I'm always in search of good running blogs, particularly those authored by feminist women. I assumed I'd really like "angryfeministrunningrants" (as I can relate to all of those qualities on any given day!) but was disappointed when I read the subhead:
"Foamin' at the mouth and cussin' like the man-hater I am"
I don't know if this is just an *American* feminist thing, but I see these sorts of statements tossed around as some index of political bravado, particularly by baby feminists who seem to be trying to outdo each other for the "she's all that" in the anger department. Given the real battles that exist, this is surface level signifier that is involved in drawing attention to oneself than to a particular issue, problem or meaningful objective. And while I would say that I spend a good part of my time feeling enraged and angry about our sexist world, I also spend just as much time being a *whole person* with an identity that goes (thankfully) well beyond my politics - complete with joy, love, compassion, health and reflection. By making our anger/rage/rant the central hallmark of our feminism and then wrapping our whole identity around this signifier we betray the possibilities of being so much more (not to mention playing into the very worst stereotypes). It's hardly a worthwhile appropriation to accept negative stereotypes that hurt the rest of us, particularly those generations before us who brought, in my opinion, a lot more warmth, humanity and love to the objectives of feminism. Certainly, anger is central to all of us. But it shouldn't be the sole signifier of our value - as women, as human beings.

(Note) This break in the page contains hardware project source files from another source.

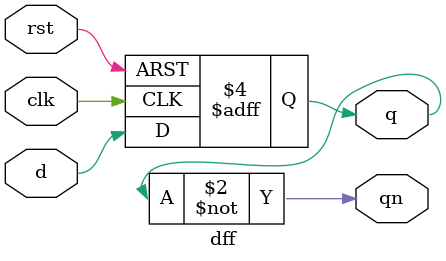
<source format=v>

module dff ( input wire d,
              input wire rst,
              input wire clk,
              output reg q,
              output wire qn);
	
      initial begin
        q <= 0;
      end

      always @ (posedge clk or posedge rst)
            if (rst)
                  q <= 0;
            else
                  q <= d;
      
      assign qn = ~q;

endmodule

</source>
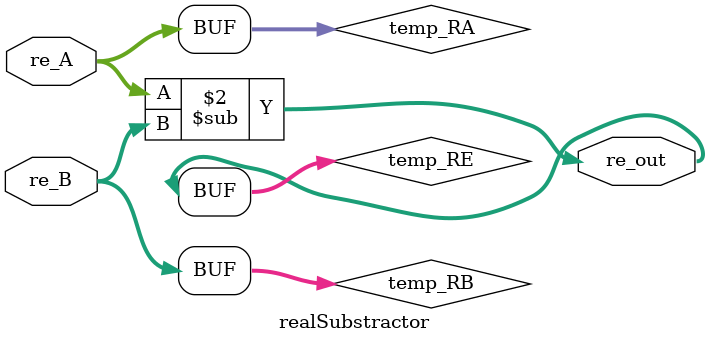
<source format=sv>
`timescale 1ns / 1ps
/*	
   ===================================================================
   Module Name  : Real substactor
      
   Filename     : realSubstractor.v
   Type         : Verilog Module
   
   Description  : 
                  real substactor with independent buses for real and imaginary parts.
                  Input    :  "DATA_WIDTH" length word in 2's complement representation.
                  Output   :  "DATA_WIDTH" length word in 2's complement representation.
                  
                  Designer must take care of overflow. 
                  We recommend to instantiate a "DATA WIDTH" length substactor for "DATA WIDTH-1" length inputs.
                  
   -----------------------------------------------------------------------------
   Clocks      : -
   Reset       : -
   Parameters  :   
         NAME                         Comments                                            Default
         -------------------------------------------------------------------------------------------
         DATA_WIDTH              Number of data bits for inputs and outputs               22 
         -------------------------------------------------------------------------------------------
   Version     : 1.0
   Data        : 14 Nov 2018
   Revision    : -
   Reviser     : -		
   ------------------------------------------------------------------------------
      Modification Log "please register all the modifications in this area"
      (D/M/Y)  
      
   ----------------------
   // Instance template
   ----------------------
   realSubstractor
   #(
      .DATA_WIDTH    ()
   )
   "MODULE_NAME"
   (
       .re_A      (),
       .re_B      (),
       .re_out    ()
   );
*/


module realSubstractor
#(
   parameter DATA_WIDTH = 22
)(
    input  [DATA_WIDTH-1 : 0] re_A,
	 input  [DATA_WIDTH-1 : 0] re_B,
    output [DATA_WIDTH-1 : 0] re_out
);
	
	reg signed [DATA_WIDTH -1: 0] temp_RA;
	reg signed [DATA_WIDTH -1: 0] temp_RB;
	
	wire signed [DATA_WIDTH-1: 0] temp_RE;
	
	always@(re_A, re_B)
	begin
		temp_RA = re_A;
		temp_RB = re_B;
	end 
	
	assign temp_RE = temp_RA - temp_RB;
	
	assign re_out = temp_RE;
endmodule

</source>
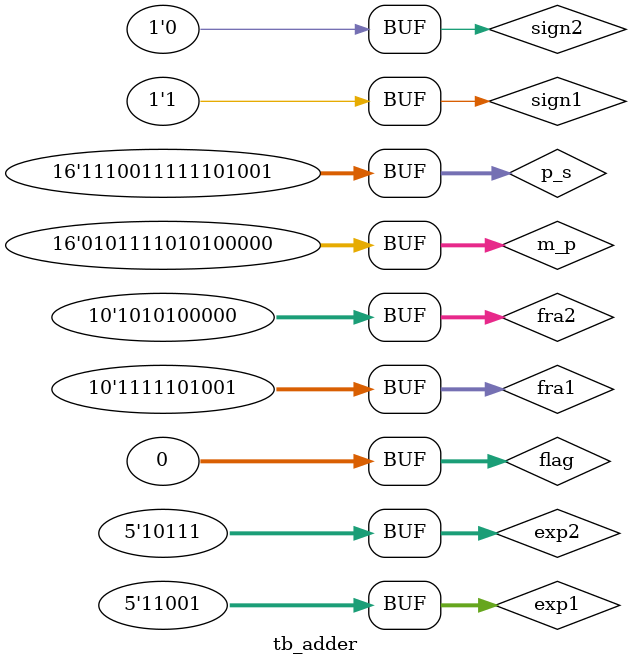
<source format=sv>

module tb_adder;
wire [15:0] sum, p_s, m_p;
reg sign1, sign2;
reg [4:0] exp1, exp2;
reg [9:0] fra1, fra2;
integer flag = 0;

assign p_s = {sign1, exp1, fra1};
assign m_p = {sign2, exp2, fra2};

adder dut(p_s, m_p, sum);

initial
begin  
  {sign1, exp1, fra1} = {1'b0, 5'b01111, 10'b0000000000};
  {sign2, exp2, fra2} = {1'b0, 5'b10001, 10'b0100000000};
  #100 
  if (sum !== 16'h4600)
  begin
    $display("result 1 is wrong");
	 flag = flag + 1;
  end
  
  {sign1, exp1, fra1} = {1'b0, 5'b01111, 10'b0000000000};
  {sign2, exp2, fra2} = {1'b0, 5'b10011, 10'b1111000000};
  #100 
  if (sum !== 16'h5000)
  begin
    $display("result 2 is wrong");
	 flag = flag + 1;
  end
  
  {sign1, exp1, fra1} = {1'b0, 5'b10010, 10'b0100000000};
  {sign2, exp2, fra2} = {1'b0, 5'b10011, 10'b0100000000};
  #100
  if (sum !== 16'h4F80)
  begin
    $display("result 3 is wrong");
	 flag = flag + 1;
  end
  
  {sign1, exp1, fra1} = {1'b1, 5'b10101, 10'b1001000000};
  {sign2, exp2, fra2} = {1'b0, 5'b10101, 10'b1011100000};
  #100
  if (sum !== 16'h4900)
  begin
    $display("result 4 is wrong");
	 flag = flag + 1;
  end
  
  {sign1, exp1, fra1} = {1'b0, 5'b10000, 10'b0000000000};
  {sign2, exp2, fra2} = {1'b0, 5'b10001, 10'b0000000000};
  #100
  if (sum !== 16'h4600)
  begin
    $display("result 5 is wrong");
	 flag = flag + 1;
  end
  
  {sign1, exp1, fra1} = {1'b1, 5'b10000, 10'b0000000000};
  {sign2, exp2, fra2} = {1'b0, 5'b10000, 10'b0000000000};
  #100
  if (sum !== 16'h0000)
  begin
    $display("result 6 is wrong");
	 flag = flag + 1;
  end
  
  {sign1, exp1, fra1} = {1'b0, 5'b10101, 10'b1010100000};
  {sign2, exp2, fra2} = {1'b1, 5'b10011, 10'b0110000000};
  #100
  if (sum !== 16'h5540)
  begin
    $display("result 7 is wrong");
	 flag = flag + 1;
  end
  
  {sign1, exp1, fra1} = {1'b1, 5'b11001, 10'b1111101001};
  {sign2, exp2, fra2} = {1'b0, 5'b10111, 10'b1010100000};
  #100
  if (sum !== 16'hE641)
  begin
    $display("result 8 is wrong");
	 flag = flag + 1;
  end
  
  if (!flag)
    $display("hooray! it was all correct!!");
end
endmodule
</source>
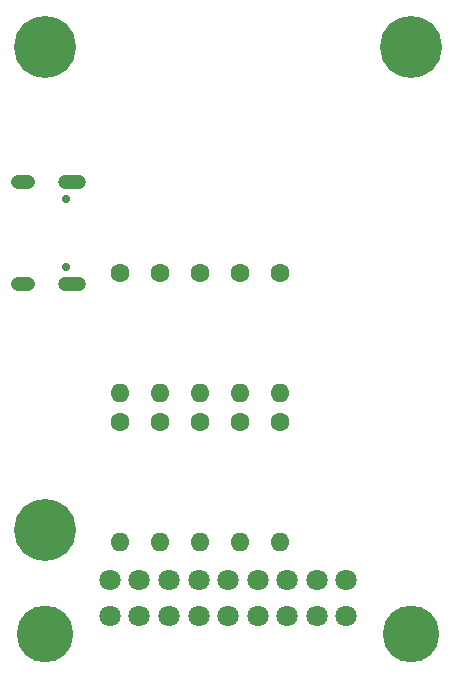
<source format=gbs>
%TF.GenerationSoftware,KiCad,Pcbnew,8.0.8*%
%TF.CreationDate,2025-05-08T14:25:14+01:00*%
%TF.ProjectId,esp32-canboard,65737033-322d-4636-916e-626f6172642e,rev?*%
%TF.SameCoordinates,Original*%
%TF.FileFunction,Soldermask,Bot*%
%TF.FilePolarity,Negative*%
%FSLAX46Y46*%
G04 Gerber Fmt 4.6, Leading zero omitted, Abs format (unit mm)*
G04 Created by KiCad (PCBNEW 8.0.8) date 2025-05-08 14:25:14*
%MOMM*%
%LPD*%
G01*
G04 APERTURE LIST*
%ADD10C,5.250000*%
%ADD11C,1.800000*%
%ADD12C,4.800000*%
%ADD13C,0.700000*%
%ADD14O,2.054000X1.254000*%
%ADD15O,2.354000X1.254000*%
%ADD16C,1.600000*%
%ADD17O,1.600000X1.600000*%
G04 APERTURE END LIST*
D10*
%TO.C,MH2*%
X125750000Y-74600000D03*
%TD*%
%TO.C,MH3*%
X94750000Y-74600000D03*
%TD*%
D11*
%TO.C,CONN1*%
X120250000Y-119754500D03*
X117750000Y-119754500D03*
X115250000Y-119754500D03*
X112750000Y-119754500D03*
X110250000Y-119754500D03*
X107750000Y-119754500D03*
X105250000Y-119754500D03*
X102750000Y-119754500D03*
X100250000Y-119754500D03*
X120250000Y-122754500D03*
X117750000Y-122754500D03*
X115250000Y-122754500D03*
X112750000Y-122754500D03*
X110250000Y-122754500D03*
X107750000Y-122754500D03*
X105250000Y-122754500D03*
X102750000Y-122754500D03*
X100250000Y-122754500D03*
D12*
X94750000Y-124254500D03*
X125750000Y-124254500D03*
%TD*%
D10*
%TO.C,MH1*%
X94750000Y-115450000D03*
%TD*%
D13*
%TO.C,CONN2*%
X96530000Y-87440000D03*
X96530000Y-93220000D03*
D14*
X92880000Y-86010000D03*
X92880000Y-94650000D03*
D15*
X97030000Y-86010000D03*
X97030000Y-94650000D03*
%TD*%
D16*
%TO.C,R18*%
X111260000Y-106380000D03*
D17*
X111260000Y-116540000D03*
%TD*%
D16*
%TO.C,R27*%
X101060000Y-106380000D03*
D17*
X101060000Y-116540000D03*
%TD*%
D16*
%TO.C,R32*%
X107860000Y-93690000D03*
D17*
X107860000Y-103850000D03*
%TD*%
D16*
%TO.C,R30*%
X114660000Y-93690000D03*
D17*
X114660000Y-103850000D03*
%TD*%
D16*
%TO.C,R24*%
X104460000Y-106380000D03*
D17*
X104460000Y-116540000D03*
%TD*%
D16*
%TO.C,R34*%
X101060000Y-93690000D03*
D17*
X101060000Y-103850000D03*
%TD*%
D16*
%TO.C,R17*%
X114660000Y-106380000D03*
D17*
X114660000Y-116540000D03*
%TD*%
D16*
%TO.C,R21*%
X107860000Y-106380000D03*
D17*
X107860000Y-116540000D03*
%TD*%
D16*
%TO.C,R33*%
X104460000Y-93690000D03*
D17*
X104460000Y-103850000D03*
%TD*%
D16*
%TO.C,R31*%
X111260000Y-93690000D03*
D17*
X111260000Y-103850000D03*
%TD*%
M02*

</source>
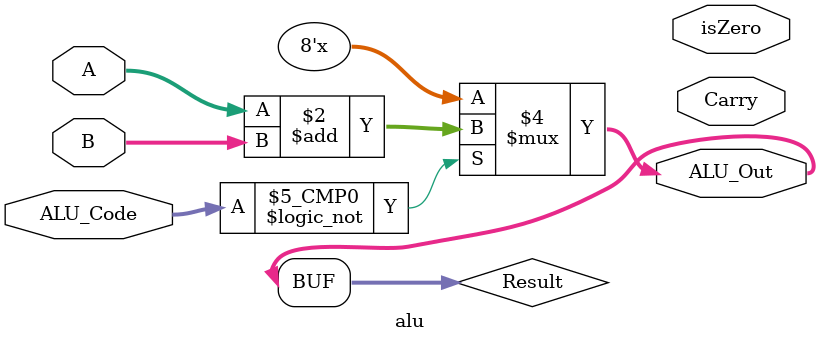
<source format=v>
module alu(
    input [2:0] ALU_Code,
    input [7:0] A, B,
    output [7:0] ALU_Out,
    output Carry,
    output isZero);

reg [7:0] Result;
assign ALU_Out = Result;
always @(*) 
begin 
case(ALU_Code)
    3'b000: Result = A + B; //ADD 
endcase


end


endmodule
 

</source>
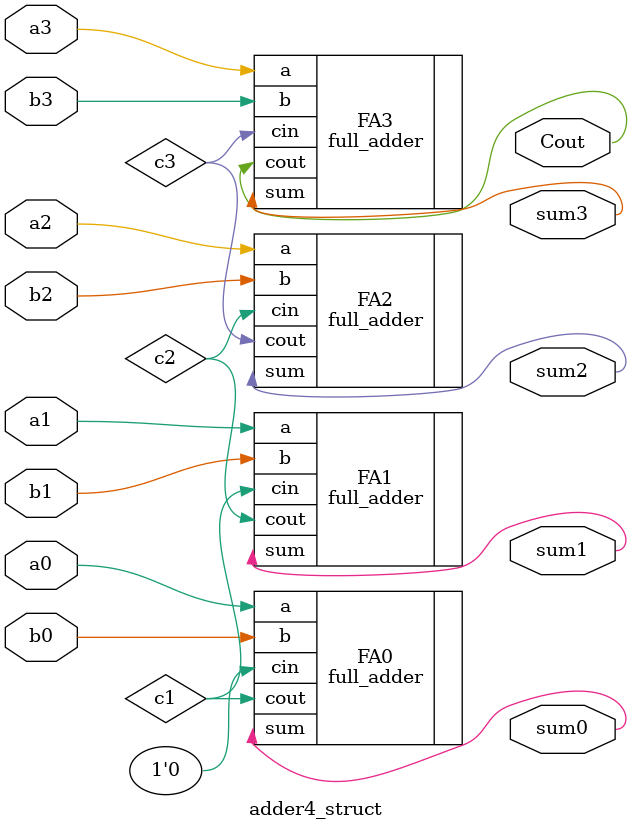
<source format=sv>
module adder4_struct (
    input  logic a0, a1, a2, a3,
    input  logic b0, b1, b2, b3,
    output logic sum0, sum1, sum2, sum3,
    output logic Cout
);
  // Internal carries
  logic c1, c2, c3;

  // Bit 0 (LSB) with Cin = 0
  full_adder FA0 (.a(a0), .b(b0), .cin(1'b0), .sum(sum0), .cout(c1));

  // Bit 1
  full_adder FA1 (.a(a1), .b(b1), .cin(c1), .sum(sum1), .cout(c2));

  // Bit 2
  full_adder FA2 (.a(a2), .b(b2), .cin(c2), .sum(sum2), .cout(c3));

  // Bit 3 (MSB)
  full_adder FA3 (.a(a3), .b(b3), .cin(c3), .sum(sum3), .cout(Cout));

endmodule

</source>
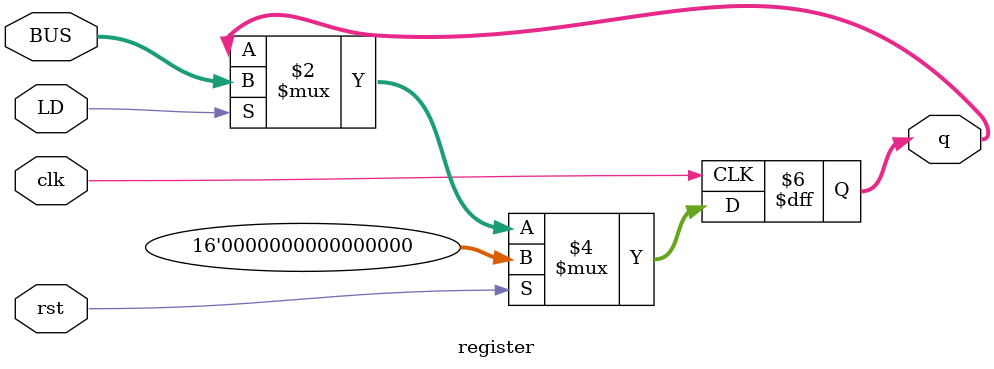
<source format=v>
module registers (clk, rst, BUS, LD, t0, t1, t2, t3, i0, i1, const);
    input clk, rst;
    input [15:0] BUS;
    input [3:0] LD;
    output [15:0] t0, t1, t2, t3, i0, i1, const;
    register regt0(clk, rst, LD[3], BUS, t0);
    register regt1(clk, rst, LD[2], BUS, t1);
    register regt2(clk, rst, LD[1], BUS, t2);
    register regt3(clk, rst, LD[0], BUS, t3);
    register regi0(clk, rst, 1'b1, 16'd10, i0);
    register regi1(clk, rst, 1'b1, 16'd100, i1);
    register regconst(clk, rst, 1'b1, 16'd0, const);
endmodule
module register (
    input clk,
    input rst,
    input LD,
    input [15:0] BUS,
    output reg [15:0] q
);
    always @(posedge clk) begin
        if(rst) begin
            q <= 16'd0;
        end else begin
            q <= (LD) ? BUS : q;
        end
    end
endmodule
</source>
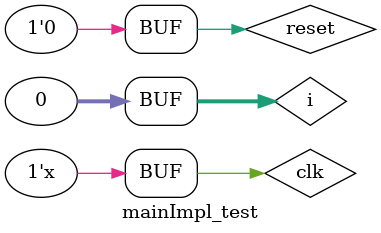
<source format=v>
`timescale 1ns / 1ps


module mainImpl_test;

	// Inputs
	reg clk;
	reg reset;

	integer i;

	// Outputs
	wire [7:0]led;
	wire [15:0]ALU_result;
	wire [3:0]ledState;

	// Instantiate the Unit Under Test (UUT)
	main_impl uut (
		.external_clk(clk), 
		.reset(reset),
		.led(led),
		.ledState(ledState),
		.ALU_result(ALU_result)
	);
	
	always #5 clk = ~clk;
	
	//always @ (posedge clk) begin
	//	if(i == 100) begin
	//		$display("ALU result: %d", ALU_result);
	//		i = 0;
	//	end
	//	i = i + 1;
	//end
	
	initial begin
		// Initialize Inputs
		clk = 0;
		reset = 1;
		i = 0;
		// Wait 100 ns for global reset to finish
		#500;
		reset = 0;
		//#100;
		
		//$display("ALU val: %d", ALU_result);
		
		//#100000;
		//$display("ALU val: %d", ALU_result);
        
		// Add stimulus here
		/*
		state = 17'b10010000000011111;
		#10;
		//$display("ALU val: %d", ALU_result);
		for(i = 0; i < 32; i = i + 1) begin
			case(i)
				0: state = 17'b00010111111100000;
				1: state = 17'b00010000011110001;
				2: state = 17'b00010000100000010;
				3: state = 17'b00010001000010011;
				4: state = 17'b00010001100100100;
				5: state = 17'b00010010000110101;
				6: state = 17'b00010010101000110;
				7: state = 17'b00010011001010111;
				8: state = 17'b00010011101101000;
				9: state = 17'b00010100001111001;
				10: state = 17'b00010100110001010;
				11: state = 17'b00010101010011011;
				12: state = 17'b00010101110101100;
				13: state = 17'b00010110010111101;
				14: state = 17'b00010110111001110;
				15: state = 17'b00010111011011111;
				16: state = 17'b00010111111100000;
				17: state = 17'b00010000011110001;
				18: state = 17'b00010000100000010;
				19: state = 17'b00010001000010011;
				20: state = 17'b00010001100100100;
				21: state = 17'b00010010000110101;
				22: state = 17'b00010010101000110;
				23: state = 17'b00010011001010111;
				24: state = 17'b00010011101101000;
				25: state = 17'b00010100001111001;
				26: state = 17'b00010100110001010;
				27: state = 17'b00010101010011011;
				28: state = 17'b00010101110101100;
				29: state = 17'b00010110010111101;
				30: state = 17'b00010110111001110;
				31: state = 17'b00010111011011111;
			endcase
			#10;
			$display("ALU val: %d", ALU_result);
		end
		*/
		
	end
      
endmodule


</source>
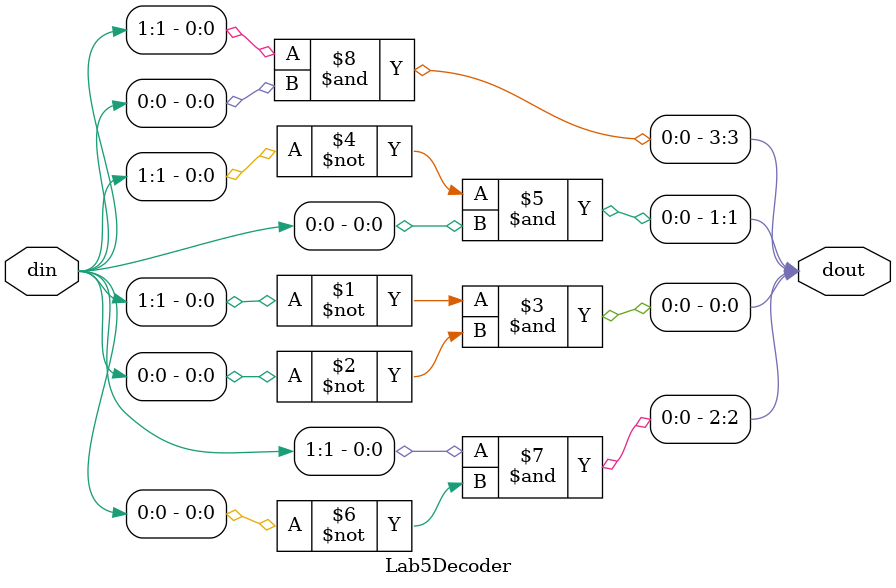
<source format=v>
module Lab5Decoder (din, dout);

input [1:0] din;
output [3:0] dout;

assign dout[0] = ~din[1] & ~din[0]; //00
assign dout[1] = ~din[1] & din[0]; //01
assign dout[2] = din[1] & ~din[0]; //10
assign dout[3] = din[1] & din[0]; // 11

endmodule
</source>
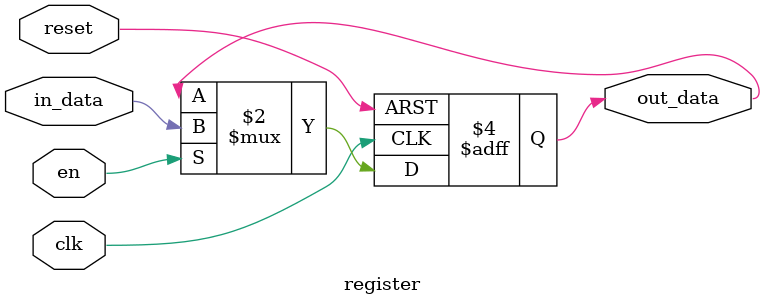
<source format=v>
module register #(parameter N = 1) (
        input clk,
        input reset,
        input en,
        input [N-1: 0] in_data,
        output reg [N-1: 0] out_data
    );
    always @(posedge clk or posedge reset) begin: reg_proc
        if (reset) begin
            out_data <= 0;
        end else if (en) begin                
            out_data <= in_data;
        end
    end

endmodule

</source>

Furthermore, to identify ourselves according to our hatred - on any level, is counterproductive and harmful to everyone.
The way I see it, all these trendy young American feminists are just contributing - on yet another level - to the facile , small-mindedness that the rest of the world associates with your nation. Why not participate in global political movements with some nuance, sophistication and humanity? Why not aim a little higher? I urge the young American feminist bloggers to take a look at blogs from other countries, other generations. I urge them to stop naming their blogs angry this or angry that. It's counterproductive and sophomoric.
Thank you so much for the
Thank you so much for the kind mention! I took a "break" from running from my mid-20s until I was about 44. It's hard to start again when you weigh *far* over 200 pounds, like I did. . . . but it sure beats the alternative, right?
I've been back with exercise as a regular part of my life since 2000. Life is better this way for me. But I never did really "love" running itself - I loved what it did for me, though.